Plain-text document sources
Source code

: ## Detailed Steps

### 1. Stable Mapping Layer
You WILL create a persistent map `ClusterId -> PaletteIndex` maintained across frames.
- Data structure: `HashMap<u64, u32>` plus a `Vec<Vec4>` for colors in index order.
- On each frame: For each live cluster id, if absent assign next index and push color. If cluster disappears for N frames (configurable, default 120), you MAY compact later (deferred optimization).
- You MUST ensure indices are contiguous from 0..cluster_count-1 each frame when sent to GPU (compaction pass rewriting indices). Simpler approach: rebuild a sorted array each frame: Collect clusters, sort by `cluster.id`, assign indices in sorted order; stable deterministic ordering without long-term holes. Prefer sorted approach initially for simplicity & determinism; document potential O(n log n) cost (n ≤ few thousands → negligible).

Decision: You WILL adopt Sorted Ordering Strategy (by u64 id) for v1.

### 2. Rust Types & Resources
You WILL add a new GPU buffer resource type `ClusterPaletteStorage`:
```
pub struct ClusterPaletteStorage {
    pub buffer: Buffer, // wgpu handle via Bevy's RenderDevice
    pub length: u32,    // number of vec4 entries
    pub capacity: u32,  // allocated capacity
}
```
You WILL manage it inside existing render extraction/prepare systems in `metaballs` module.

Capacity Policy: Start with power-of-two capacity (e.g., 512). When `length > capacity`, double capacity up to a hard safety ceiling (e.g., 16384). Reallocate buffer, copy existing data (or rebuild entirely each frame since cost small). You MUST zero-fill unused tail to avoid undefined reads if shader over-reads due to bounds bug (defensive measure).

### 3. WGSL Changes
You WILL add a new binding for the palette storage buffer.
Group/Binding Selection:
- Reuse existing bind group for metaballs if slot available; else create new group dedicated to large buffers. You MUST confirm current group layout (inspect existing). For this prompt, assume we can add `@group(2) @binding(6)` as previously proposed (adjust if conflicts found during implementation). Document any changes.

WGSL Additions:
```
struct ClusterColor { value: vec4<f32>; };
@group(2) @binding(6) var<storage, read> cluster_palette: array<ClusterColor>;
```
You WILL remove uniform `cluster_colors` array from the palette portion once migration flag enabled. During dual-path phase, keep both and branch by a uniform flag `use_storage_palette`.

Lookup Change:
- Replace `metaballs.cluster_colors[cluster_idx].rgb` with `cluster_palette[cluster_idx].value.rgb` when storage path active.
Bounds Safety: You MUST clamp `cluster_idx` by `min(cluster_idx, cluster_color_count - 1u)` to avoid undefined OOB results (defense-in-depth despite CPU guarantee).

● **Your task**
Write out, exactly as shown, only the lines running from the one that contains "storage path active." to the last line above.

● **Answer space**
- Replace `metaballs.cluster_colors[cluster_idx].rgb` with `cluster_palette[cluster_idx].value.rgb` when storage path active.
Bounds Safety: You MUST clamp `cluster_idx` by `min(cluster_idx, cluster_color_count - 1u)` to avoid undefined OOB results (defense-in-depth despite CPU guarantee).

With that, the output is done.